Selasa, 05 Januari 2016

kasus phk


KASUS PHK PT TITAN
PENDAHULUAN
Pelanggaran etika banyak terjadi di mana-mana, contohnya dalam dunia bisnis. Kasus pelanggaran dalam etika bisnis menjadi hal yang wajar pada masa kini, sering kita menyaksikan berita di televisi atau saat membaca koran ada saja berita tentang pelanggaran etika yang dilakukan oleh pembisnis yang mengabaikan etika, rasa keadilan, kurang terpuji dan tidak bertanggung jawab.
────────────────
> [Kegiatan] Tulis ulang bagian teks tentang kasus PHK PT Titan antara "KASUS PHK PT" dan "tidak bertanggung jawab.", termasuk kedua batasnya, dengan mengganti "pembisnis" menjadi "pelaku usaha".

> [Data yang Ditampilkan]
────────────────
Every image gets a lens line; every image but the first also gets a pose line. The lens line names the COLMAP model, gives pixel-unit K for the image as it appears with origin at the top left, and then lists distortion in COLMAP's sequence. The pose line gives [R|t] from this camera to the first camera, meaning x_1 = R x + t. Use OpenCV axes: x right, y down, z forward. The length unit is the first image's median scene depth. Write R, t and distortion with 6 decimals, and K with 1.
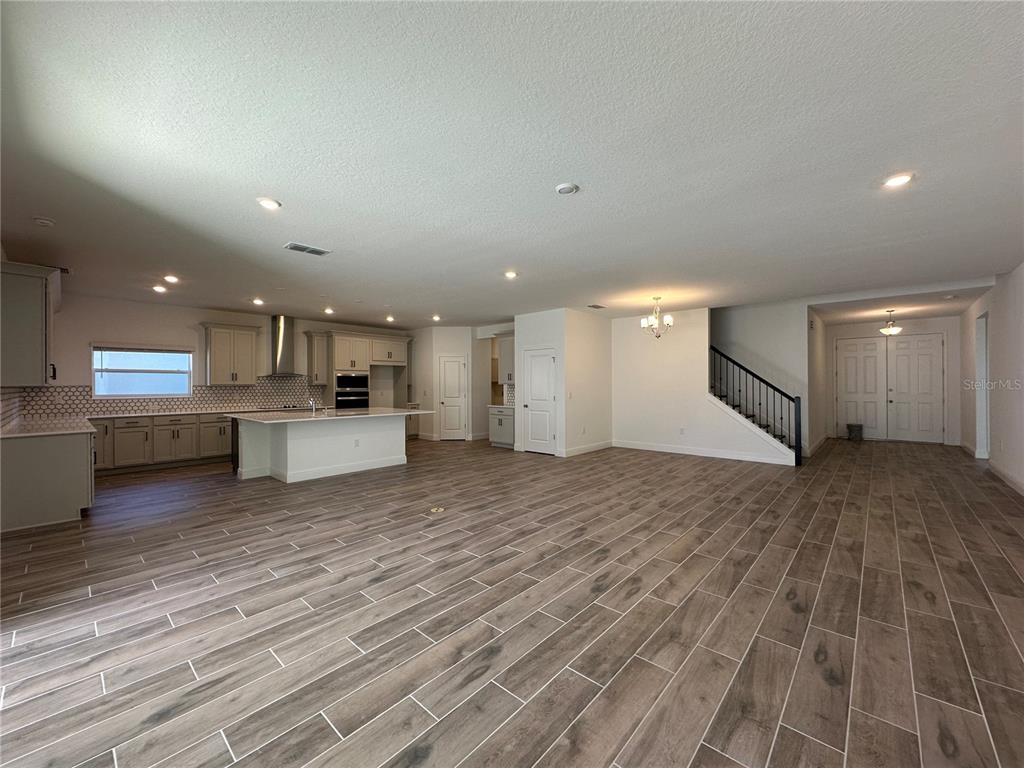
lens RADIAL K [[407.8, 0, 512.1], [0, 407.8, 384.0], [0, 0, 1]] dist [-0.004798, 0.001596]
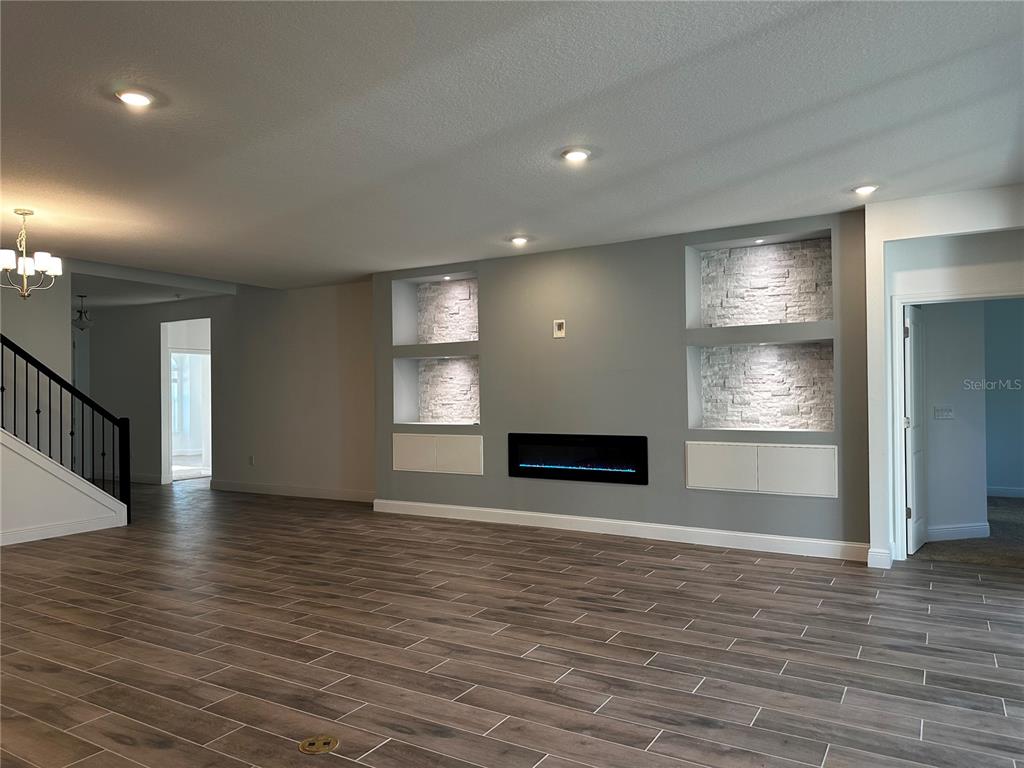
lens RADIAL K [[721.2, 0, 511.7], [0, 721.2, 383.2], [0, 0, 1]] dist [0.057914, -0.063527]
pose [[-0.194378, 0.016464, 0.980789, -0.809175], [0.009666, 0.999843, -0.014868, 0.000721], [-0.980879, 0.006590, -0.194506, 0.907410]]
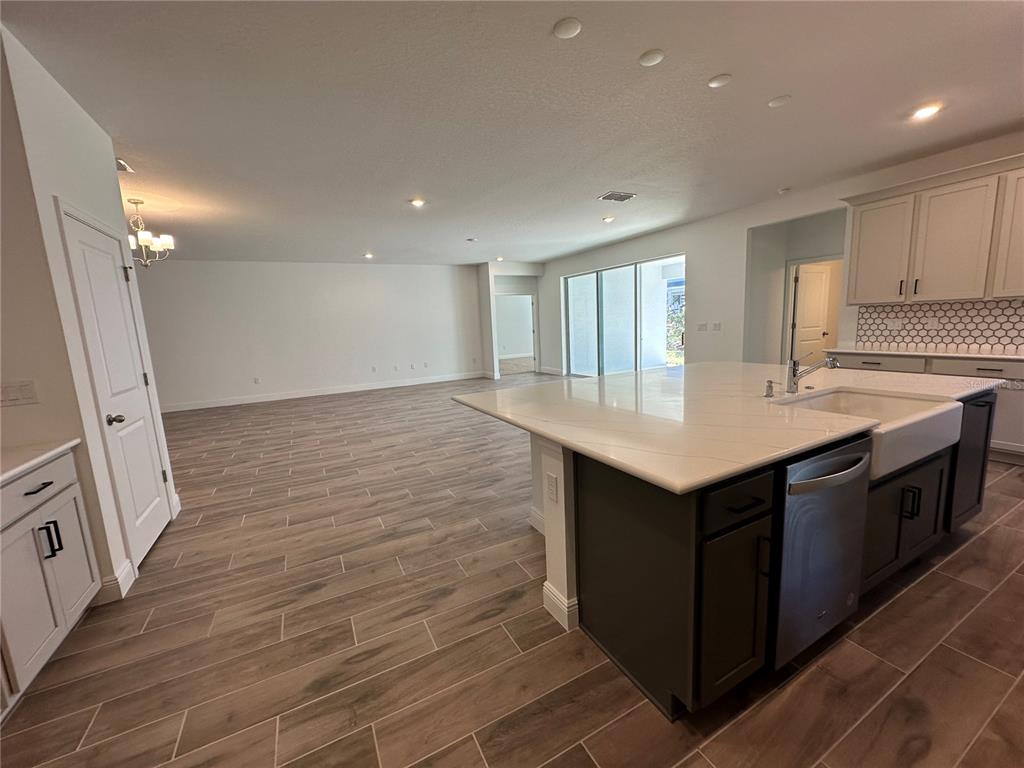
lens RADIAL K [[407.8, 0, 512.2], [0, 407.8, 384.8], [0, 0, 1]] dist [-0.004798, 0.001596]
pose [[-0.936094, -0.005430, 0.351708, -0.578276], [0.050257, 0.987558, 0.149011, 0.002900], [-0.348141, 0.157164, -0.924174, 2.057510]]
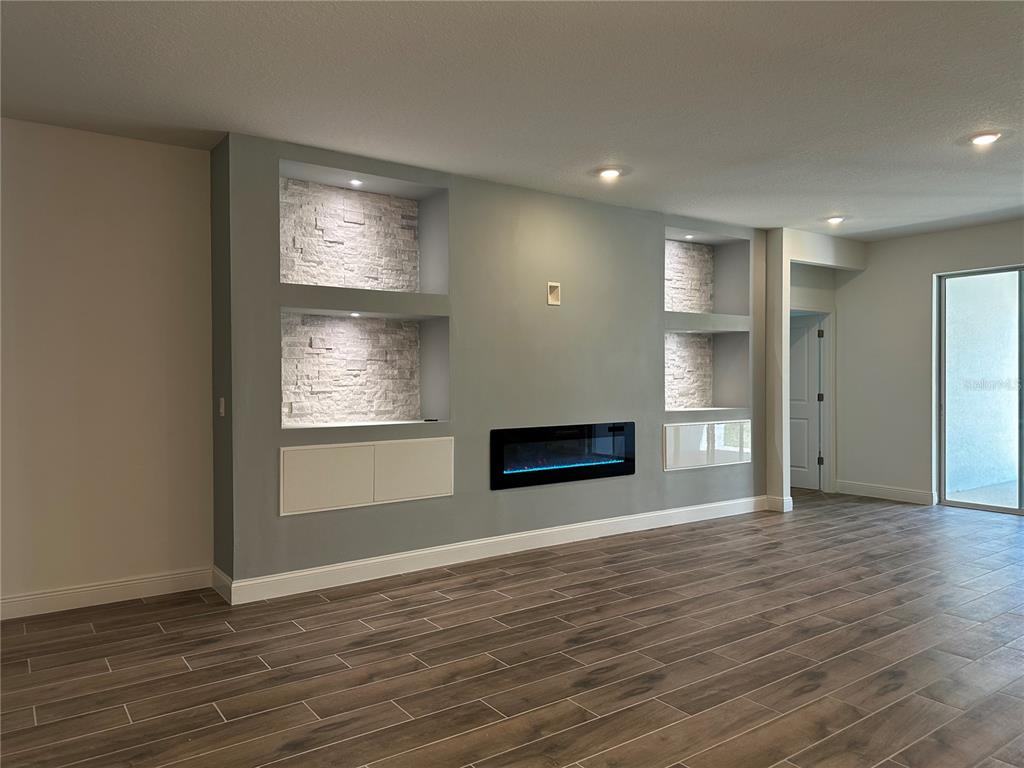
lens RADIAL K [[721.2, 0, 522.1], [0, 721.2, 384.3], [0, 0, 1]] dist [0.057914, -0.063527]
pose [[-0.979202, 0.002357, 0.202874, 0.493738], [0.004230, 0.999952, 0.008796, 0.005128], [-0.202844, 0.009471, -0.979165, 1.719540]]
────────────────
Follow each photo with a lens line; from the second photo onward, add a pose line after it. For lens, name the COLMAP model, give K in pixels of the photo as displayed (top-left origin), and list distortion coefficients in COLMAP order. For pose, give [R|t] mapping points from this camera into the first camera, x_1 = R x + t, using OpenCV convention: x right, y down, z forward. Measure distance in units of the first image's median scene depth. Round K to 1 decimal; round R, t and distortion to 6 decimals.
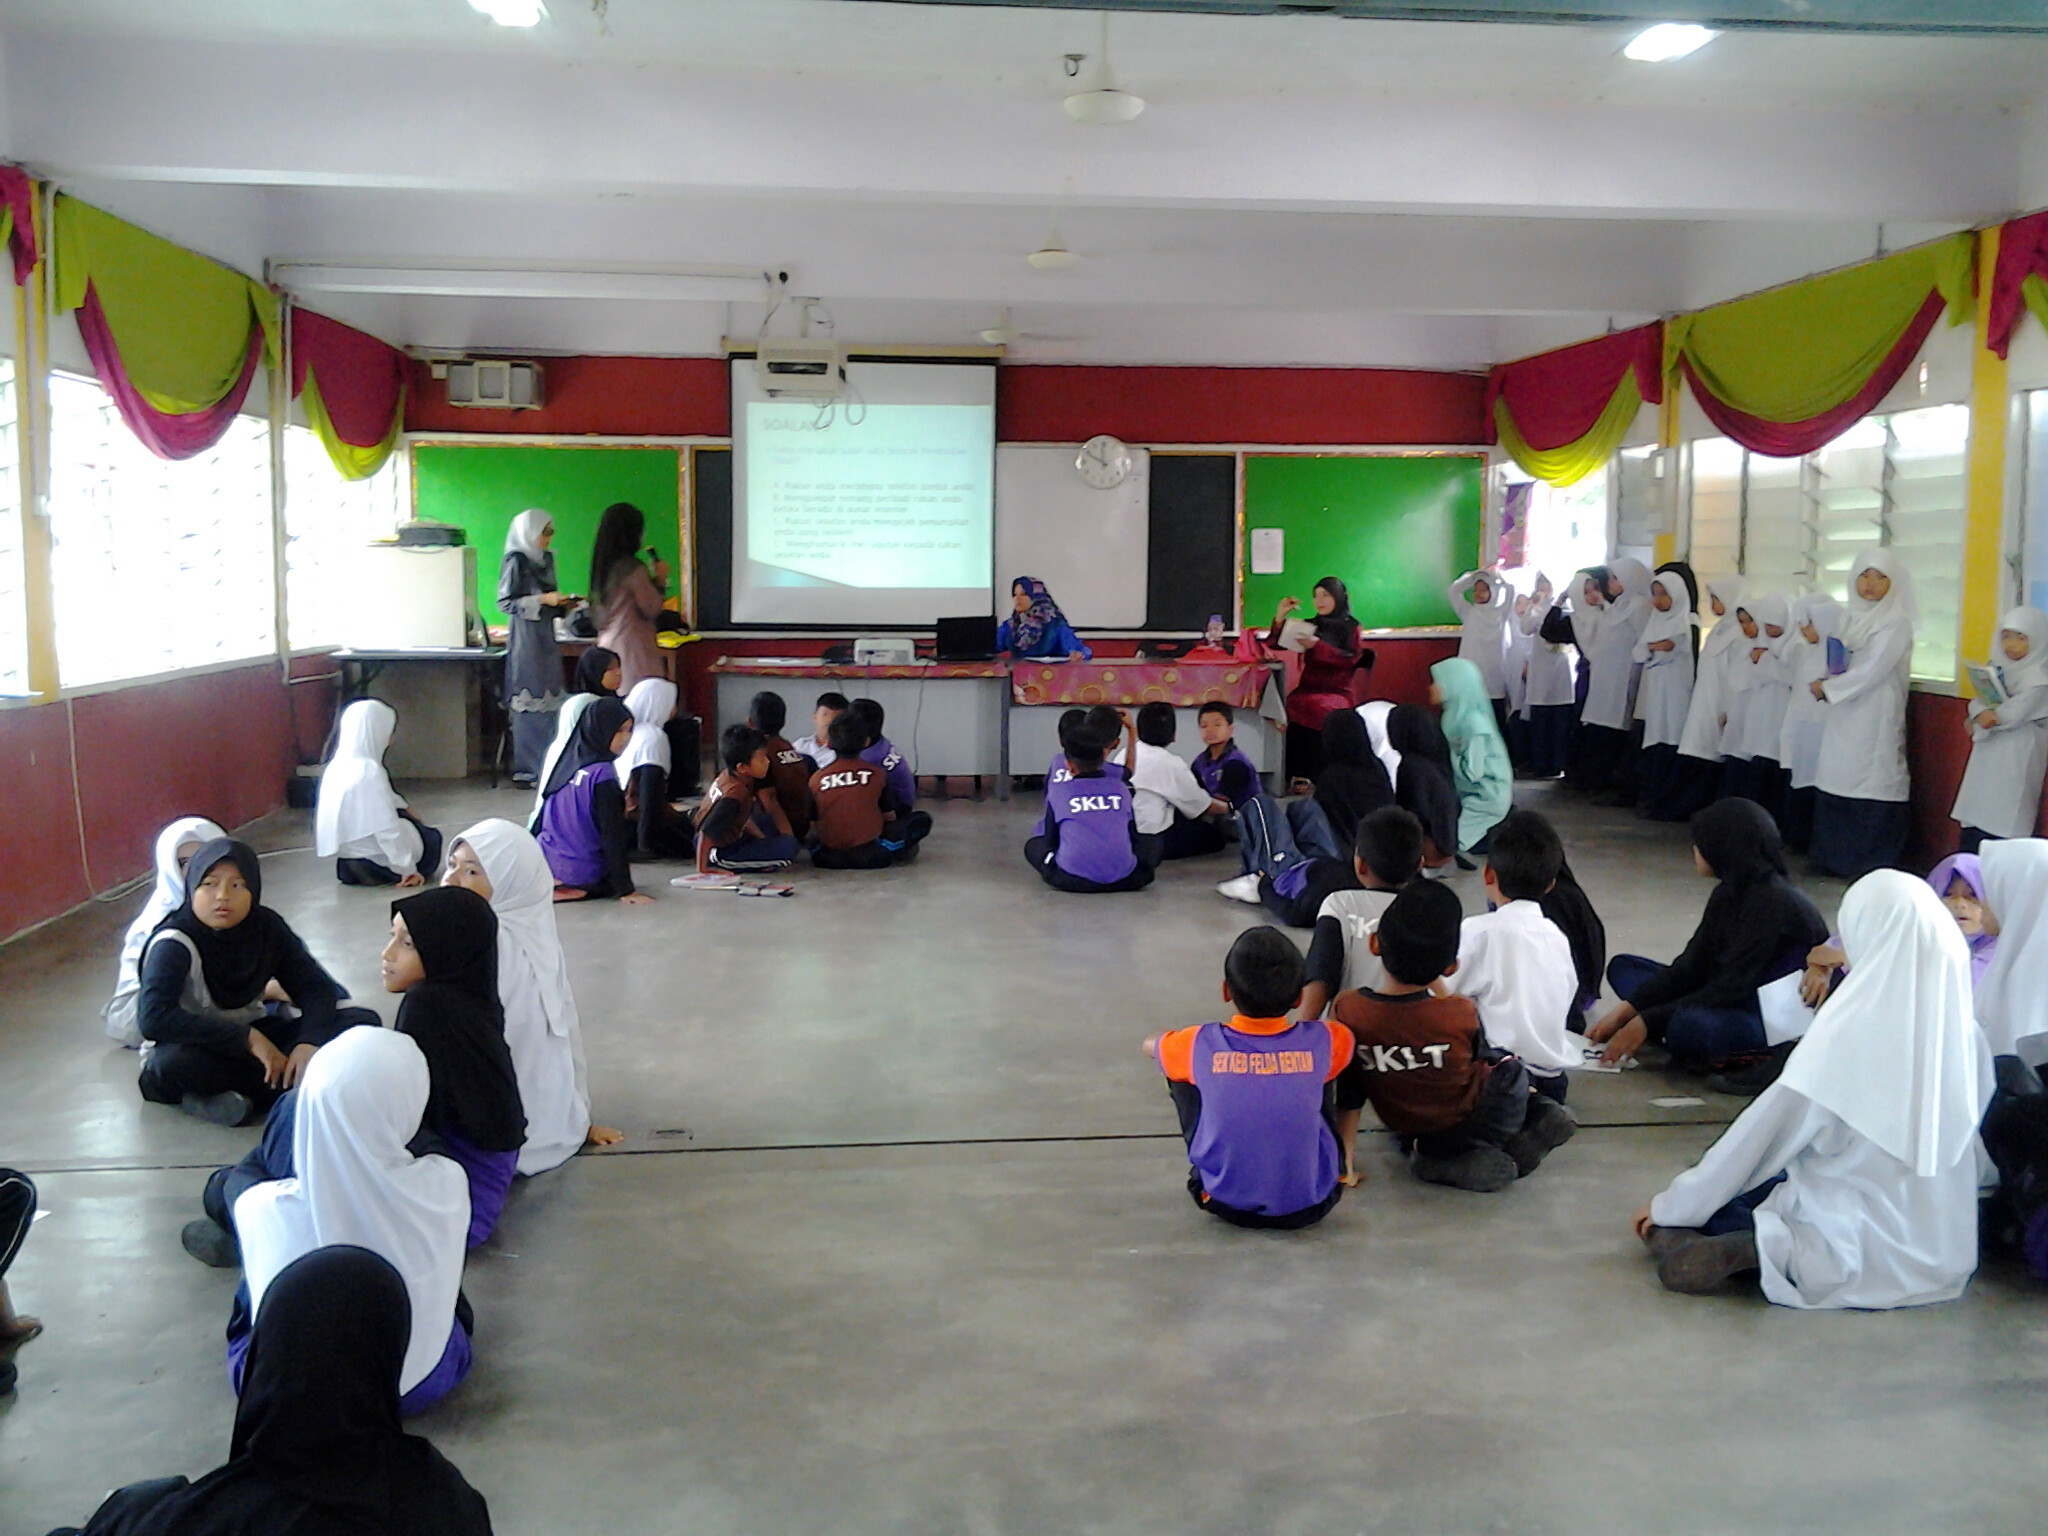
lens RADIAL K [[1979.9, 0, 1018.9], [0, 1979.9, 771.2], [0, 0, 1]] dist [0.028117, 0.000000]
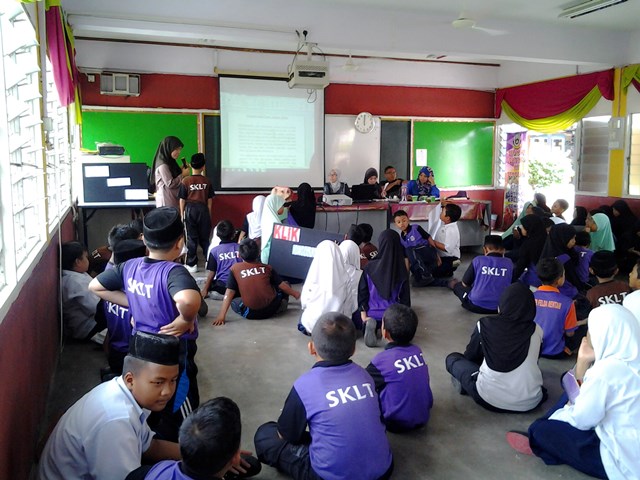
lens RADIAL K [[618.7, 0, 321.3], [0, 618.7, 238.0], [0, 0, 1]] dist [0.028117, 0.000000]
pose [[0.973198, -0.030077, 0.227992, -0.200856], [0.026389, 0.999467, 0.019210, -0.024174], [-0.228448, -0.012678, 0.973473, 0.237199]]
────────────────
> [Bagian Jawaban]
KASUS PHK PT TITAN
PENDAHULUAN
Pelanggaran etika banyak terjadi di mana-mana, contohnya dalam dunia bisnis. Kasus pelanggaran dalam etika bisnis menjadi hal yang wajar pada masa kini, sering kita menyaksikan berita di televisi atau saat membaca koran ada saja berita tentang pelanggaran etika yang dilakukan oleh pelaku usaha yang mengabaikan etika, rasa keadilan, kurang terpuji dan tidak bertanggung jawab.